**Exercise data:**
━━━━━━━━━━━━━━━━

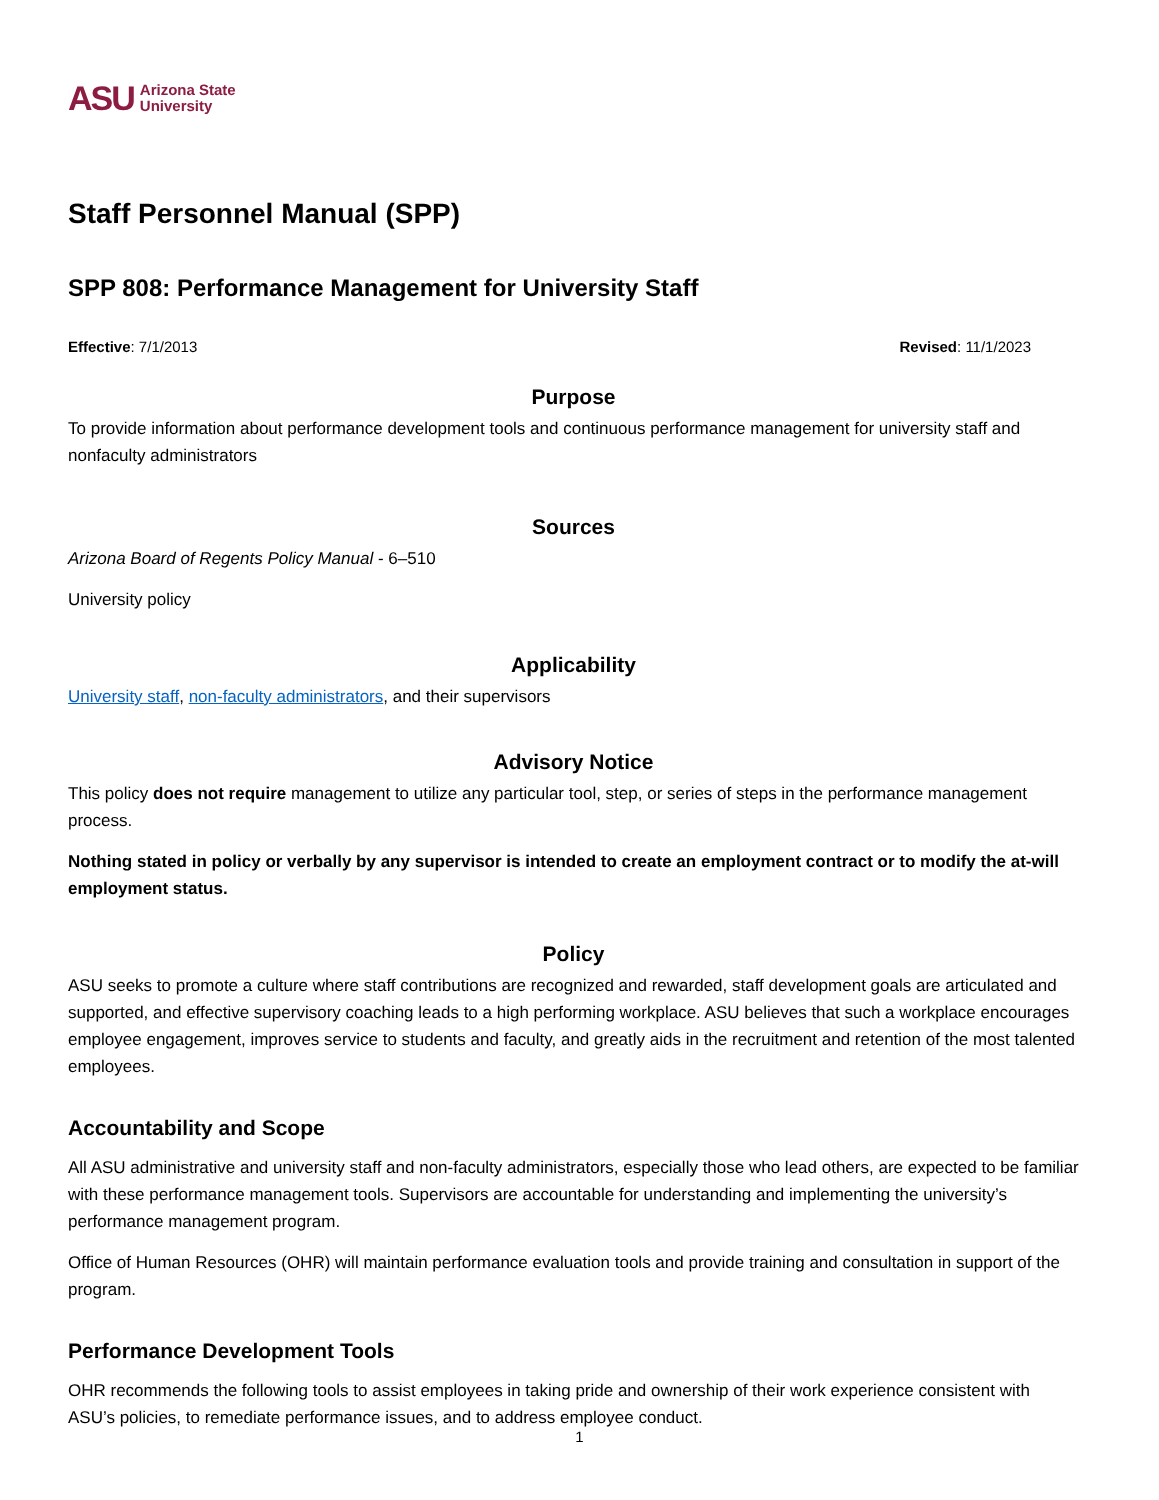ASU Arizona State
University
Staff Personnel Manual (SPP)
SPP 808: Performance Management for University Staff
Effective: 7/1/2013 Revised: 11/1/2023
Purpose
To provide information about performance development tools and continuous performance management for university staff and nonfaculty administrators
Sources
Arizona Board of Regents Policy Manual - 6–510
University policy
Applicability
University staff, non-faculty administrators, and their supervisors
Advisory Notice
This policy does not require management to utilize any particular tool, step, or series of steps in the performance management process.
Nothing stated in policy or verbally by any supervisor is intended to create an employment contract or to modify the at-will employment status.
Policy
ASU seeks to promote a culture where staff contributions are recognized and rewarded, staff development goals are articulated and supported, and effective supervisory coaching leads to a high performing workplace. ASU believes that such a workplace encourages employee engagement, improves service to students and faculty, and greatly aids in the recruitment and retention of the most talented employees.
Accountability and Scope
All ASU administrative and university staff and non-faculty administrators, especially those who lead others, are expected to be familiar with these performance management tools. Supervisors are accountable for understanding and implementing the university’s performance management program.
Office of Human Resources (OHR) will maintain performance evaluation tools and provide training and consultation in support of the program.
Performance Development Tools
OHR recommends the following tools to assist employees in taking pride and ownership of their work experience consistent with ASU’s policies, to remediate performance issues, and to address employee conduct.
1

━━━━━━━━━━━━━━━━

**What to do:** If pictures appear in the data, do not print them; repeat the rest exactly.

**Task answer:**
ASU Arizona State
University
Staff Personnel Manual (SPP)
SPP 808: Performance Management for University Staff
Effective: 7/1/2013 Revised: 11/1/2023
Purpose
To provide information about performance development tools and continuous performance management for university staff and nonfaculty administrators
Sources
Arizona Board of Regents Policy Manual - 6–510
University policy
Applicability
University staff, non-faculty administrators, and their supervisors
Advisory Notice
This policy does not require management to utilize any particular tool, step, or series of steps in the performance management process.
Nothing stated in policy or verbally by any supervisor is intended to create an employment contract or to modify the at-will employment status.
Policy
ASU seeks to promote a culture where staff contributions are recognized and rewarded, staff development goals are articulated and supported, and effective supervisory coaching leads to a high performing workplace. ASU believes that such a workplace encourages employee engagement, improves service to students and faculty, and greatly aids in the recruitment and retention of the most talented employees.
Accountability and Scope
All ASU administrative and university staff and non-faculty administrators, especially those who lead others, are expected to be familiar with these performance management tools. Supervisors are accountable for understanding and implementing the university’s performance management program.
Office of Human Resources (OHR) will maintain performance evaluation tools and provide training and consultation in support of the program.
Performance Development Tools
OHR recommends the following tools to assist employees in taking pride and ownership of their work experience consistent with ASU’s policies, to remediate performance issues, and to address employee conduct.
1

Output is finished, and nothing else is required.